◆ **The exercise**
Write out every line of the entries below as a numbered list, leaving out any blank lines.

◆ **Recorded information**
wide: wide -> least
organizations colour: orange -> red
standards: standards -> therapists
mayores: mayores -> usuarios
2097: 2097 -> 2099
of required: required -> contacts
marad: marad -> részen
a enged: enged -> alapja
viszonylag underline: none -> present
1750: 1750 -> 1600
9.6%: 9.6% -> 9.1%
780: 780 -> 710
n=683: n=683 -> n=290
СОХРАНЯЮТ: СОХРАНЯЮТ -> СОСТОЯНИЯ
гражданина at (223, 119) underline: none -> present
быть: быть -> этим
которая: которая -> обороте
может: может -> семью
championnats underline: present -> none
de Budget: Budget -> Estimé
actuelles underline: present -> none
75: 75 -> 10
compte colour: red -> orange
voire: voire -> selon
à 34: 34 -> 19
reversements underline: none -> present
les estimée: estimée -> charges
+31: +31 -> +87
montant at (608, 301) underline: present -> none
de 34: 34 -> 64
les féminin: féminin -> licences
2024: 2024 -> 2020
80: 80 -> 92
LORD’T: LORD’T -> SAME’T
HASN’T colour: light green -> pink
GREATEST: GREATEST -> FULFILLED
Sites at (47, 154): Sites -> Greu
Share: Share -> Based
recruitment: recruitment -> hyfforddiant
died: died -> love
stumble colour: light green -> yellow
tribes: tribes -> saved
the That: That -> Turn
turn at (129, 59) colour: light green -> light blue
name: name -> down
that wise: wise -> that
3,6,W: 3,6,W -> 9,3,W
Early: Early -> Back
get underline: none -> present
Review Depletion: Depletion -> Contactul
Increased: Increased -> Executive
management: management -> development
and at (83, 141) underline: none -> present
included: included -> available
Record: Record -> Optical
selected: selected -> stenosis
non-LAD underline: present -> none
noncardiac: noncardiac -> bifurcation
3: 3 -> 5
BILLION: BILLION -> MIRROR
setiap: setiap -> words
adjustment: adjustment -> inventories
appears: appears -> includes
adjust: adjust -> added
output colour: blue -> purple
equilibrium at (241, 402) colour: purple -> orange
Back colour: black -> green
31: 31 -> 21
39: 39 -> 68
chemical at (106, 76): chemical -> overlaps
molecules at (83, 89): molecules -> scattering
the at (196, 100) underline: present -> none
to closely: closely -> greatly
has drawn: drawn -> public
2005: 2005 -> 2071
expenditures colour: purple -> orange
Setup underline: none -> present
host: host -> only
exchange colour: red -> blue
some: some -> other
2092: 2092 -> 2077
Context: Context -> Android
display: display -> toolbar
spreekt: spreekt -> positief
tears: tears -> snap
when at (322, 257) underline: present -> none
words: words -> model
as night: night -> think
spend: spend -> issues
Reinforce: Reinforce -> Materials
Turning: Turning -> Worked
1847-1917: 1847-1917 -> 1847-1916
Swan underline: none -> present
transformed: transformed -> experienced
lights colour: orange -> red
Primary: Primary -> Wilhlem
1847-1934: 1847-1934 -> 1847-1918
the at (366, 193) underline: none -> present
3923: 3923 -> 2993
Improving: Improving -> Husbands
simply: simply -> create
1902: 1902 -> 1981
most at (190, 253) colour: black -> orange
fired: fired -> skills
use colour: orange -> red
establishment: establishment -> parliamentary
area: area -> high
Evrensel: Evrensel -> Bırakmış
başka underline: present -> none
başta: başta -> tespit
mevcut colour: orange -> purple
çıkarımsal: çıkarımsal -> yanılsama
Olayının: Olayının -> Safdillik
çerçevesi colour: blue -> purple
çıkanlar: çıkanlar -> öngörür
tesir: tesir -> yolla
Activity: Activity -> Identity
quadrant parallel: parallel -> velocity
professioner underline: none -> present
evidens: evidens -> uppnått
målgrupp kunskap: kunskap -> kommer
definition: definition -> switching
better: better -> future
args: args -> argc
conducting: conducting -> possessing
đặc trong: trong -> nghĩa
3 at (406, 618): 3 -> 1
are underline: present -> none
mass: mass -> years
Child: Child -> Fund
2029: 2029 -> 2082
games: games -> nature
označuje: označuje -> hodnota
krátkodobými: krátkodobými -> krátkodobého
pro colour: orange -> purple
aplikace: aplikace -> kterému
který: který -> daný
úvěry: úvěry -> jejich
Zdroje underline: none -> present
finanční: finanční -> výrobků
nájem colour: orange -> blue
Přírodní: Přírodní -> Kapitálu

◆ **Task output**
1. wide: wide -> least
2. organizations colour: orange -> red
3. standards: standards -> therapists
4. mayores: mayores -> usuarios
5. 2097: 2097 -> 2099
6. of required: required -> contacts
7. marad: marad -> részen
8. a enged: enged -> alapja
9. viszonylag underline: none -> present
10. 1750: 1750 -> 1600
11. 9.6%: 9.6% -> 9.1%
12. 780: 780 -> 710
13. n=683: n=683 -> n=290
14. СОХРАНЯЮТ: СОХРАНЯЮТ -> СОСТОЯНИЯ
15. гражданина at (223, 119) underline: none -> present
16. быть: быть -> этим
17. которая: которая -> обороте
18. может: может -> семью
19. championnats underline: present -> none
20. de Budget: Budget -> Estimé
21. actuelles underline: present -> none
22. 75: 75 -> 10
23. compte colour: red -> orange
24. voire: voire -> selon
25. à 34: 34 -> 19
26. reversements underline: none -> present
27. les estimée: estimée -> charges
28. +31: +31 -> +87
29. montant at (608, 301) underline: present -> none
30. de 34: 34 -> 64
31. les féminin: féminin -> licences
32. 2024: 2024 -> 2020
33. 80: 80 -> 92
34. LORD’T: LORD’T -> SAME’T
35. HASN’T colour: light green -> pink
36. GREATEST: GREATEST -> FULFILLED
37. Sites at (47, 154): Sites -> Greu
38. Share: Share -> Based
39. recruitment: recruitment -> hyfforddiant
40. died: died -> love
41. stumble colour: light green -> yellow
42. tribes: tribes -> saved
43. the That: That -> Turn
44. turn at (129, 59) colour: light green -> light blue
45. name: name -> down
46. that wise: wise -> that
47. 3,6,W: 3,6,W -> 9,3,W
48. Early: Early -> Back
49. get underline: none -> present
50. Review Depletion: Depletion -> Contactul
51. Increased: Increased -> Executive
52. management: management -> development
53. and at (83, 141) underline: none -> present
54. included: included -> available
55. Record: Record -> Optical
56. selected: selected -> stenosis
57. non-LAD underline: present -> none
58. noncardiac: noncardiac -> bifurcation
59. 3: 3 -> 5
60. BILLION: BILLION -> MIRROR
61. setiap: setiap -> words
62. adjustment: adjustment -> inventories
63. appears: appears -> includes
64. adjust: adjust -> added
65. output colour: blue -> purple
66. equilibrium at (241, 402) colour: purple -> orange
67. Back colour: black -> green
68. 31: 31 -> 21
69. 39: 39 -> 68
70. chemical at (106, 76): chemical -> overlaps
71. molecules at (83, 89): molecules -> scattering
72. the at (196, 100) underline: present -> none
73. to closely: closely -> greatly
74. has drawn: drawn -> public
75. 2005: 2005 -> 2071
76. expenditures colour: purple -> orange
77. Setup underline: none -> present
78. host: host -> only
79. exchange colour: red -> blue
80. some: some -> other
81. 2092: 2092 -> 2077
82. Context: Context -> Android
83. display: display -> toolbar
84. spreekt: spreekt -> positief
85. tears: tears -> snap
86. when at (322, 257) underline: present -> none
87. words: words -> model
88. as night: night -> think
89. spend: spend -> issues
90. Reinforce: Reinforce -> Materials
91. Turning: Turning -> Worked
92. 1847-1917: 1847-1917 -> 1847-1916
93. Swan underline: none -> present
94. transformed: transformed -> experienced
95. lights colour: orange -> red
96. Primary: Primary -> Wilhlem
97. 1847-1934: 1847-1934 -> 1847-1918
98. the at (366, 193) underline: none -> present
99. 3923: 3923 -> 2993
100. Improving: Improving -> Husbands
101. simply: simply -> create
102. 1902: 1902 -> 1981
103. most at (190, 253) colour: black -> orange
104. fired: fired -> skills
105. use colour: orange -> red
106. establishment: establishment -> parliamentary
107. area: area -> high
108. Evrensel: Evrensel -> Bırakmış
109. başka underline: present -> none
110. başta: başta -> tespit
111. mevcut colour: orange -> purple
112. çıkarımsal: çıkarımsal -> yanılsama
113. Olayının: Olayının -> Safdillik
114. çerçevesi colour: blue -> purple
115. çıkanlar: çıkanlar -> öngörür
116. tesir: tesir -> yolla
117. Activity: Activity -> Identity
118. quadrant parallel: parallel -> velocity
119. professioner underline: none -> present
120. evidens: evidens -> uppnått
121. målgrupp kunskap: kunskap -> kommer
122. definition: definition -> switching
123. better: better -> future
124. args: args -> argc
125. conducting: conducting -> possessing
126. đặc trong: trong -> nghĩa
127. 3 at (406, 618): 3 -> 1
128. are underline: present -> none
129. mass: mass -> years
130. Child: Child -> Fund
131. 2029: 2029 -> 2082
132. games: games -> nature
133. označuje: označuje -> hodnota
134. krátkodobými: krátkodobými -> krátkodobého
135. pro colour: orange -> purple
136. aplikace: aplikace -> kterému
137. který: který -> daný
138. úvěry: úvěry -> jejich
139. Zdroje underline: none -> present
140. finanční: finanční -> výrobků
141. nájem colour: orange -> blue
142. Přírodní: Přírodní -> Kapitálu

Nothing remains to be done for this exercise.